Aromalar önceleri sadece ‘’yapay’’ olarak elde edilirken, kimya bilimi ve kullanım alanları geliştikce türleri de artmış:

a. Doğal Aroma Maddeleri : Bitkisel veya hayvansal kaynaklardan uygun fiziksel, enzimatik ya da mikrobiyolojik yöntemler ile elde edilen maddelerdir. (Örneğin, Limon Otu’ndan buhar distilasyonu ile Limon Otu Yağı ve Doğal Sitral elde edilmesi  gibi. Yada  baharatlar, oleoresinler (kurutulmuş veya öğütülmüş baharatın uygun bir organik çözücüyle ekstraksiyonu ve çözücünün vakum altında uzaklaştırılması ile elde edilen ürün) ve uçucu yağlar gibi)

b. Doğala Özdeş Aroma Maddeleri : Kimyasal yollarla sentezlenen ya da izole edilen ve kimyasal yapısı, doğal aroma maddeleri ile aynı olan maddelerdir. (Örneğin Geraniol maddesinden, Buhar Fazında Dehidrojenasyon ve Oksidasyon ile Doğala Özdeş Sitral elde edilnmesi) Not:Doğala özdeş aroma maddeleri katıldıkları gıdada yüksek dozda bulunmadıkları sürece, gıdanın kendinden daha fazla toksik değildirler.
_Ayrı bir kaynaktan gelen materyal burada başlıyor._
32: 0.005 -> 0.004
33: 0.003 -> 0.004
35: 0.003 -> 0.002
Bu düşünce aroma maddeleri ile ilgili olarak tüketim oranı (Consumption Ration) kavramını da beraberinde getirmiştir.Burası ayrı bir tartışma konusudur ama  Gıda Katkı Maddeleri Kodeks Komisyonunda (CCFA) sunulan raporda doğal ve doğala sentetik aromaların değerlendirilmesinde bu oranın göz önüne alınması gerektiği vurgulanmıştır.” Gıda Katkı Maddeleri, Prof. Dr. Tomris Altuğ.              
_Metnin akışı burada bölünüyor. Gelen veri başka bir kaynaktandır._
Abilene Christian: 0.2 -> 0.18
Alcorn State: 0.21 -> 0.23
cYapay Aroma Maddeleri :Doğal maddelerin bileşenlerinin saptanmasından sonra üretilmiş olan bileşiklerdir. Doğal tat – koku maddelerine karakteristik nitelikleri veren bileşikler, yapay yollarla üretilerek çok çeşitli aromatik maddelerin yapılması yoluna gidilmiştir. Kimyasal yollarla sentezlenen ancak kimyasal yapısı doğal aroma maddelerinden farklı olan maddelerdir. Mesela muz tadının hakim unsuru amil asetattır, hatta kendisine ‘muz yağı’da denir..  Amil asetatı bir çözücüyle muzdan damıttığınızda doğal aroma oluyor. Sirkeyle amil alkolü karıştırıp, katalizör olarak da sülfürik asit ekleyerek ürettiğinizde ise yapay bir aroma elde etmiş olursunuz.  İki şekilde de tadı ve kokusu aynı.(Amil asetat ilaç sanayii ve parfümeri haricinde endüstride çözücü olarak da kullanııyor. )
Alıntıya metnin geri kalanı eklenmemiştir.